Jetzt besteht die Gefahr, dass sich der Zorn der Afghanen gegen den Einsatz der internationalen Truppen richtet. Der Tod von unschuldigen Menschen durch Operationen der Nato in Afghanistan hat die Mission der westlichen Allianz in den letzten Monaten zunehmend in Misskredit gebracht. Allein zwischen Jänner und Mai 2009 sollen am Hindukusch nach Angaben der UNO bei Luftangriffen etwa 800 Zivilisten getötet worden sein.

Die Wut gegen die fremden Soldaten wächst. Der Oberkommandierende der Nato in Afghanistan, General Stanley McChrystal, hatte daher gerade erst gefordert, bei Militäraktionen behutsamer vorzugehen, um zivile Opfer zu vermeiden. Die Vermeidung ziviler Opfer ist allerdings nicht leicht in dem verwickelten und schmutzigen Krieg, der in Afghanistan tobt. Der Übergang zwischen den radikal-islamischen Taliban-Kämpfern und der Bevölkerung ist fließend. Aufständische nutzen in Guerilla-Manier Zivilisten, um sich vor Angriffen der westlichen Truppen zu schützen.

Lange Zeit bereitete dieses Problem vor allem den britischen und amerikanischen Soldaten, die im Süden Afghanistans operieren, Kopfzerbrechen. Doch die radikalislamischen Taliban sind nun auch im Norden des Landes auf dem Vormarsch, wo es bis Anfang dieses Jahres vergleichsweise ruhig war.

Afghanistan-Einsatz verliert Rückhalt

Auch in Kunduz, wo sich am Freitag die vorläufig letzte Tragödie ereignete, wächst die Grauzone zwischen einem guten und einem schlechten Krieg.

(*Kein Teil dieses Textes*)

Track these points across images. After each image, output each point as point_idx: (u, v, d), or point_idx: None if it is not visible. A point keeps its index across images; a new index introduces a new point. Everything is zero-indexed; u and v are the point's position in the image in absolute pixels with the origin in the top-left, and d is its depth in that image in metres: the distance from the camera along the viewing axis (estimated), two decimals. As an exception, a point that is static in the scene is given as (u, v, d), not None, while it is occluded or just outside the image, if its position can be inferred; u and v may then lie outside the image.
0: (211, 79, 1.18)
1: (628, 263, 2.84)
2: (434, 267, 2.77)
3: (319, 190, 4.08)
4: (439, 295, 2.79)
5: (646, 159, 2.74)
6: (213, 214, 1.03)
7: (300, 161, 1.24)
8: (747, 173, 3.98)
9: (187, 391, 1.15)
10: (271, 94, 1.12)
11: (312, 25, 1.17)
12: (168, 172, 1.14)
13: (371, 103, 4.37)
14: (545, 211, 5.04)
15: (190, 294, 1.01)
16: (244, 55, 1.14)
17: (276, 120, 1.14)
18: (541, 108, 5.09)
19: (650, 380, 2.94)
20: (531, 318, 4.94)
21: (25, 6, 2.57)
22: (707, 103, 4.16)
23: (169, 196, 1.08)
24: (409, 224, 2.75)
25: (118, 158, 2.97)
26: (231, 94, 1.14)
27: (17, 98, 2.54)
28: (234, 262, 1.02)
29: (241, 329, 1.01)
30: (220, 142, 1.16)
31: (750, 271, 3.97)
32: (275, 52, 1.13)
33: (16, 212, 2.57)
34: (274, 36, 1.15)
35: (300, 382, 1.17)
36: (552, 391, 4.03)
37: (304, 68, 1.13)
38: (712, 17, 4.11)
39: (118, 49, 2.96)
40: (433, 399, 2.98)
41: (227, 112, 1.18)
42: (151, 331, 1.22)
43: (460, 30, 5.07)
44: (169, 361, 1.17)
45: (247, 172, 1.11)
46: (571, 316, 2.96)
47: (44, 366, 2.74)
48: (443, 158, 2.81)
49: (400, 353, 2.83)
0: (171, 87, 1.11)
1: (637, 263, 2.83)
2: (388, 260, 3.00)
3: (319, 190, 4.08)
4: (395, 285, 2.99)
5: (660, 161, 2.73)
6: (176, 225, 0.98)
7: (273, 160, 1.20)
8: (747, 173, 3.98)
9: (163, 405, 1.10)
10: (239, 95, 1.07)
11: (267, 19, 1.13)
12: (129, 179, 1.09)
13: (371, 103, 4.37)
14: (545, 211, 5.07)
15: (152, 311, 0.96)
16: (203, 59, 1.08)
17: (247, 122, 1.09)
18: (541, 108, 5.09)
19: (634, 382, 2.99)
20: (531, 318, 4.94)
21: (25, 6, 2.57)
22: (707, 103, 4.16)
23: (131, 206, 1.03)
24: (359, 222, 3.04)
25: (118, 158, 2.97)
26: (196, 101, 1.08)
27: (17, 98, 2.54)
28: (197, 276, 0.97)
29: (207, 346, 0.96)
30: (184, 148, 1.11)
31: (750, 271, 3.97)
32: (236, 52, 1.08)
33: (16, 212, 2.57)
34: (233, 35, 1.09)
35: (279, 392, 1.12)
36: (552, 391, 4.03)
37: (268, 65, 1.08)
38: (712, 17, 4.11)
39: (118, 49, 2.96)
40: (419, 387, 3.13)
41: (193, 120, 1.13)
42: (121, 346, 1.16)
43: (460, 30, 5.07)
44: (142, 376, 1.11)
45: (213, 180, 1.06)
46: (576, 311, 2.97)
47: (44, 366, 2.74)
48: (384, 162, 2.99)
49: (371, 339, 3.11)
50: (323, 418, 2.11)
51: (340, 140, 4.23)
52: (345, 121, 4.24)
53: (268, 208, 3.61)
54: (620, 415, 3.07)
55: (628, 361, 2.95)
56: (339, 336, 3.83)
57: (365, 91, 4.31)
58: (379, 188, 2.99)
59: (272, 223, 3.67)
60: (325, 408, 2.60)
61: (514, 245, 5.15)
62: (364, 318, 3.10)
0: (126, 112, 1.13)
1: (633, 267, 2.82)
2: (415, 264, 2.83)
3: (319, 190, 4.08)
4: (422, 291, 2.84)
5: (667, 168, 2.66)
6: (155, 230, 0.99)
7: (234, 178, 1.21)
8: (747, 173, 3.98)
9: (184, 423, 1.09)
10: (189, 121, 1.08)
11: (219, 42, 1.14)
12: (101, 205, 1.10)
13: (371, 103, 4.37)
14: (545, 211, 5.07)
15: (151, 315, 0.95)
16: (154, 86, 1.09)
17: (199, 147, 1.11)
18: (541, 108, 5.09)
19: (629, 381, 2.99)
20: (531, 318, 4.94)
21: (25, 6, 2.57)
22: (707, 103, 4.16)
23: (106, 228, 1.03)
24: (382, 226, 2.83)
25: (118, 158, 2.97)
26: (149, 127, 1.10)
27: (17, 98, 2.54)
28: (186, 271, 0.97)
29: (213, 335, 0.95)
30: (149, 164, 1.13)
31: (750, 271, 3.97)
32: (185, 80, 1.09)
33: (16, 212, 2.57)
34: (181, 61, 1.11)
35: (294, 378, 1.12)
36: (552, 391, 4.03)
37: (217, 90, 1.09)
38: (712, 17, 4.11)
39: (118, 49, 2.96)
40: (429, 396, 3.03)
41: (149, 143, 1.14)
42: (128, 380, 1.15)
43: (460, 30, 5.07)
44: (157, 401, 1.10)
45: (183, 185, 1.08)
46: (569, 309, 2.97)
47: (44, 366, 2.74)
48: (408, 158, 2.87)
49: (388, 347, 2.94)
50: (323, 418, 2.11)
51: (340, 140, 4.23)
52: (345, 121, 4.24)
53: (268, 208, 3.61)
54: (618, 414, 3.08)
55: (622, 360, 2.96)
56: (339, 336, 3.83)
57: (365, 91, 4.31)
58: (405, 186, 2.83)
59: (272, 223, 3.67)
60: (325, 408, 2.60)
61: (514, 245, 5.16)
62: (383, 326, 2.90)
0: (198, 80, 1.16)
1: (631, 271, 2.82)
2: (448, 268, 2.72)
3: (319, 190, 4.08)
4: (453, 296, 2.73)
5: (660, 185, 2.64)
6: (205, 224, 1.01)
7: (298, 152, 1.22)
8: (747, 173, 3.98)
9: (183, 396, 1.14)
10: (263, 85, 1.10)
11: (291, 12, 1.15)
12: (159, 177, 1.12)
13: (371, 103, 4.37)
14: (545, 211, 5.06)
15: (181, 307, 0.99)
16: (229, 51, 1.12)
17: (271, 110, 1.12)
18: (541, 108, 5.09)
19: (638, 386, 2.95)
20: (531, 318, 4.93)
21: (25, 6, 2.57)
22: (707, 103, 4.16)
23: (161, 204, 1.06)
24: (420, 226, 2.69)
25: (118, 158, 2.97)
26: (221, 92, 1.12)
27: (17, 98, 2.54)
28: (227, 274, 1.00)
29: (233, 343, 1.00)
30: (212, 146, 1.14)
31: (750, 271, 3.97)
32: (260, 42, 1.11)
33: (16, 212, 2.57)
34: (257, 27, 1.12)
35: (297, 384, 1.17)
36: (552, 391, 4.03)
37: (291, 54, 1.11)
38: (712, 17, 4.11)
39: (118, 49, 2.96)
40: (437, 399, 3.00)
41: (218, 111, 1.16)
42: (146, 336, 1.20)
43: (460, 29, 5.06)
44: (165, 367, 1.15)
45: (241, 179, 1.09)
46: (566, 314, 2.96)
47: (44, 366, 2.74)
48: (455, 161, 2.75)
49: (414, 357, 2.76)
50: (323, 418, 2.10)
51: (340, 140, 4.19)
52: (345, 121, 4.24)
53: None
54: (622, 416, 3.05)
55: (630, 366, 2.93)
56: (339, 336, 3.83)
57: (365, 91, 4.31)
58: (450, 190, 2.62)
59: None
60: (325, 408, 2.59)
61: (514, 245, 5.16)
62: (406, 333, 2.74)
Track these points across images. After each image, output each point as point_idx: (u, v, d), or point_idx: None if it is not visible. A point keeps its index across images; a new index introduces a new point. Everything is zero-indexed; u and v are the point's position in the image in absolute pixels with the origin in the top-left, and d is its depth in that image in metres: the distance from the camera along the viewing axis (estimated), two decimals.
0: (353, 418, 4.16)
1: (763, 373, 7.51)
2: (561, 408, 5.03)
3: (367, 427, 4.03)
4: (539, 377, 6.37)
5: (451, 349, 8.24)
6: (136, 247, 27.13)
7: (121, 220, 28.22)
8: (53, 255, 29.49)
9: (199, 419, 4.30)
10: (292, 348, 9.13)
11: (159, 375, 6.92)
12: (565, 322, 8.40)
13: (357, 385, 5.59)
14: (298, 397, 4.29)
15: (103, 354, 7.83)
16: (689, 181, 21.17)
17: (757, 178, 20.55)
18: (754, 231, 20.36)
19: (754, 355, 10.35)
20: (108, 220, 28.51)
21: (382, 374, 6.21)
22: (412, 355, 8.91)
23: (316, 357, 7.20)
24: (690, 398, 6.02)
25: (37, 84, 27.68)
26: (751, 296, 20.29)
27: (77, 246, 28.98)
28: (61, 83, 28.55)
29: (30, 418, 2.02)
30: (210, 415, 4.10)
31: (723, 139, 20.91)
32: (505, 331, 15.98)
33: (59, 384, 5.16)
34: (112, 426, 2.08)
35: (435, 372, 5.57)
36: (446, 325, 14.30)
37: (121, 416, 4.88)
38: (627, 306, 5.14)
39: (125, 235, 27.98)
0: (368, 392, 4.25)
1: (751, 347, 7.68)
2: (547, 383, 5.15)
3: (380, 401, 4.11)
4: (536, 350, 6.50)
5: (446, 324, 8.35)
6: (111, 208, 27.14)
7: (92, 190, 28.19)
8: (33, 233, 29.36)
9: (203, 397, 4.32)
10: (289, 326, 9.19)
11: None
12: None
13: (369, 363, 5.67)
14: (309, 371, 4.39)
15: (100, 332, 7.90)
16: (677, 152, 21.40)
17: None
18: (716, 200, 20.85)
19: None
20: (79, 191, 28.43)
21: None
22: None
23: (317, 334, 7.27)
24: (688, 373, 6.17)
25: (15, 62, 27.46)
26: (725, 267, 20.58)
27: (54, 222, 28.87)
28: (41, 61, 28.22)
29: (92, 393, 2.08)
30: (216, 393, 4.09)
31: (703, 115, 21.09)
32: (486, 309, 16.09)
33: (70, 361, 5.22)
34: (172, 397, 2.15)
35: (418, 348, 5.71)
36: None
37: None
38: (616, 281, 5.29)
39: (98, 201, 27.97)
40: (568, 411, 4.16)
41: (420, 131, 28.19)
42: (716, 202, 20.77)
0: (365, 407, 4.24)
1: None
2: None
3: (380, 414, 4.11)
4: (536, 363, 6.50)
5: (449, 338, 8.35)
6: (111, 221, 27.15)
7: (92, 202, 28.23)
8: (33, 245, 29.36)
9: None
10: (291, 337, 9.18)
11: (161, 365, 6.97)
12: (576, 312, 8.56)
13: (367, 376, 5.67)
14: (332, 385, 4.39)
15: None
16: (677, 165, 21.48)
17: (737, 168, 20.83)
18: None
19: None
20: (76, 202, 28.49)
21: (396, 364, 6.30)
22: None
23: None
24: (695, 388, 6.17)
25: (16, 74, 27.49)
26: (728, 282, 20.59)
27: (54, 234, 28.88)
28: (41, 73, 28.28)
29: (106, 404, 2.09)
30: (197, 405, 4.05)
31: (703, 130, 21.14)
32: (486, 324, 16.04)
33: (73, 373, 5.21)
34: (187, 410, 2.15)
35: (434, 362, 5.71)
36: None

Weil die Taliban erstarken und nun bekämpft werden, geht die Zahl der Opfer bei den Nato-Soldaten und bei der afghanischen Zivilbevölkerung nach oben. Der Einsatz der Bundeswehr verliert damit in Deutschland an Rückhalt in der Bevölkerung. Ähnliches passiert in Afghanistan: Die Bevölkerung, die sich von den fremden Soldaten eigentlich Schutz erhofft, wird zunehmend desillusionierter, fordert Rache für die unschuldigen Opfer und schließt sich auch aus diesem Grund den Taliban an.

Während die Taliban in Afghanistan erstarken und das Land mit einer Welle von Anschlägen überziehen, befindet sich das Land nach den Präsidenten-Wahlen am 20. August in einem politischen Vakuum. Immer noch werden Stimmen ausgezählt und über Millionen angeblich gefälschter Wahlzettel gestritten.